Raspberry Leaf is the most commonly utilized tonic herb and considered one of the safest for pregnant women. Fragrine, an alkaloid and prime compound of Raspberry Leaf, helps tone muscles of the uterus and pelvic floor. It is rich inVitamins C and E and an optimal source of iron and calcium. If lacking, the latter two minerals can be responsible for many unwanted issues.
In addition, regular use of Raspberry Leaf can prevent miscarriage, diminish morning sickness, promote as easier labor with less risks of complications and aid in lactation after birth.
Nettle leaves are packed with nutrients, including all vitaminsand minerals known to promote human growth. The leaves of the Nettle plant have more chlorophyll than any other herb.

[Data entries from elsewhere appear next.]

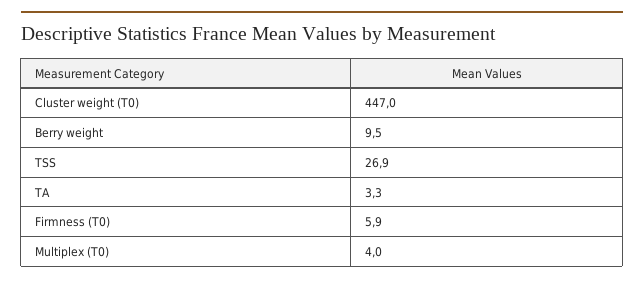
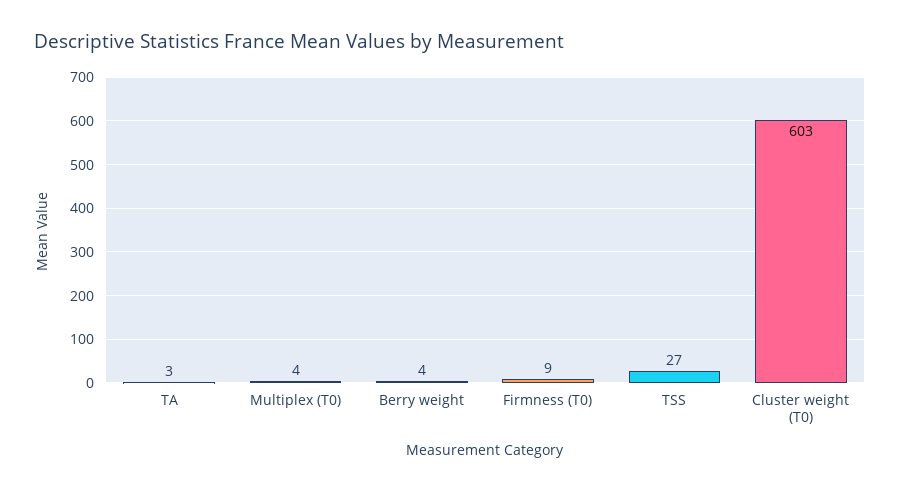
  {
-   "Cluster weight (T0)": 447,
+   "Cluster weight (T0)": 603,
-   "Berry weight": 9.5,
+   "Berry weight": 4,
    "TSS": 26.9,
    "TA": 3.3,
-   "Firmness (T0)": 5.9,
+   "Firmness (T0)": 9,
    "Multiplex (T0)": 4
  }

Nettle leaves are infused and provide a steady supply of nutrients that help during an herbal pregnancy:
- Reduce Hemorrhoids
- Prevent post-partum hemorrhaging
- Alleviate leg cramps
- Lessen muscle spasms
- Ensure kidney health
In addition, some women continue to take Nettle after birth as it aids lactation. Other postpartum uses include nourishing the nervous system and stabilizing hormones.
Other Common Herbs
In addition to tonic herbs, herbs considered safe during an herbal pregnancy are:
- Peppermint – relieves nausea and indigestion
- Ginger Root – allays nausea and vomiting
- Slippery Elm – the inner bark can help reduce nausea, heartburn, indigestion and vaginal irritations
- Oats and Oat Straw – ideal source of Calcium and Magnesium; eases anxiety and restlessness; treats irritate skin
Additional herbs believe to be safe include Blond Psylium, Black Psylium, Garlic and Capsicum, Dandelion root and leaf and German Chamomile.

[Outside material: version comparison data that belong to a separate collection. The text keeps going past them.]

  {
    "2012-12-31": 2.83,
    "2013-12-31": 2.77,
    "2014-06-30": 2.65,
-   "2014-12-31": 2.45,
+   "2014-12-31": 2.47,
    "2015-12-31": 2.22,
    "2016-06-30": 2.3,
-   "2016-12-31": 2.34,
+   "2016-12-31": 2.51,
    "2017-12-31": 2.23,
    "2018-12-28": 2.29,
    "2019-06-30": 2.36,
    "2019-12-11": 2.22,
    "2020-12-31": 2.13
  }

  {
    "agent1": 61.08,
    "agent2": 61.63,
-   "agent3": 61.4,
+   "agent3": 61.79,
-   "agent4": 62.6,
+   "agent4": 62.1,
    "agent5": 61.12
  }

Herbs to Avoid during Pregnancy
During an herbal pregnancy you should avoid internal use of the following herbs:
Alkanet, Aloe, Angelica, Anise, Anise Star, Arnica, Ashwaganda, Barley Grass, Barberry, Basil, Bitter Melon, Black Cohosh, Bladderwrack, Blessed Thistle, Blood Root, Blue Cohosh, Blue Flag, Blue Vervain, Borage, Buckthorn, California Poppy, Cascara Sagrada, Catnip, Celandine, Celery, Chervil, Cinnamon, Club Moss, Comfrey, Coltsfoot, Cubeb, Dong Quai, Elecampane, Ephedra, Evening Primrose, False Unicorn, Fenugreek, Feverfew, Ginger, Golden Seal, Gravel, Guarana, Gymnema, Horehound, Horsetail, Hyssop, Juniper, Kava Kava, Lemongrass, Licorice, Lobelia, Lovage, Lungwort, Mace, Motherwort, Mugwort, Muira Puama, Myrrh, Neem, Oregon Grape,Osha, Parsley, Pennyroyal, Pleurisy, Prickly Ash, Red Clover, Rhodiola, Roman Chamomile, Rosemary, Rue, Sage, Sassafras, Sarsaparilla, Senna, Shepherds Purse, Spikenard, Turkey Rhubarb, Turmeric, Uva Ursi, Vitex, Watercress, White Sage, Wormwood, Yarrow.
Note that some of these herbs have medicinal and culinary purposes; internal use for medicinal properties is unsafe, but adding small amounts of spices such as cinnamon or garlic to add flavor to a meal is fine.

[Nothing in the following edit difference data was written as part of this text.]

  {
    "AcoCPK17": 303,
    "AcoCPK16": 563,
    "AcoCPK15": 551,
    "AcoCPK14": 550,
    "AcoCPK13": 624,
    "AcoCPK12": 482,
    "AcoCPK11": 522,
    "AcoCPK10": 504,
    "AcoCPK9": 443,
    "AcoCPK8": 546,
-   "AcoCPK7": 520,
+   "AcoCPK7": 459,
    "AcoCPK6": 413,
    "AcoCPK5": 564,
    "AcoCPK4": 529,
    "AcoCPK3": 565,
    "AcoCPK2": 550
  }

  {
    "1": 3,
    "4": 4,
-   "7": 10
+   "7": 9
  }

A qualified herbalist may recommend the use of a contraindicated herb to treat pregnant related symptoms in a safe manner; without the supervision and guidance of an expert, this is a general list of herbs that most pregnant women should avoid.
Pregnant women need to take great care regarding the foods, supplements and herbs she puts into her body. Many safe herbs exist to treat unwanted issues such as nausea, vomiting, tiredness and other discomforts associated with pregnancy. Women should consult a certified alternative practitioner before taking any herbal remedies to ensure the supplement will safely ease symptoms for an herbal pregnancy.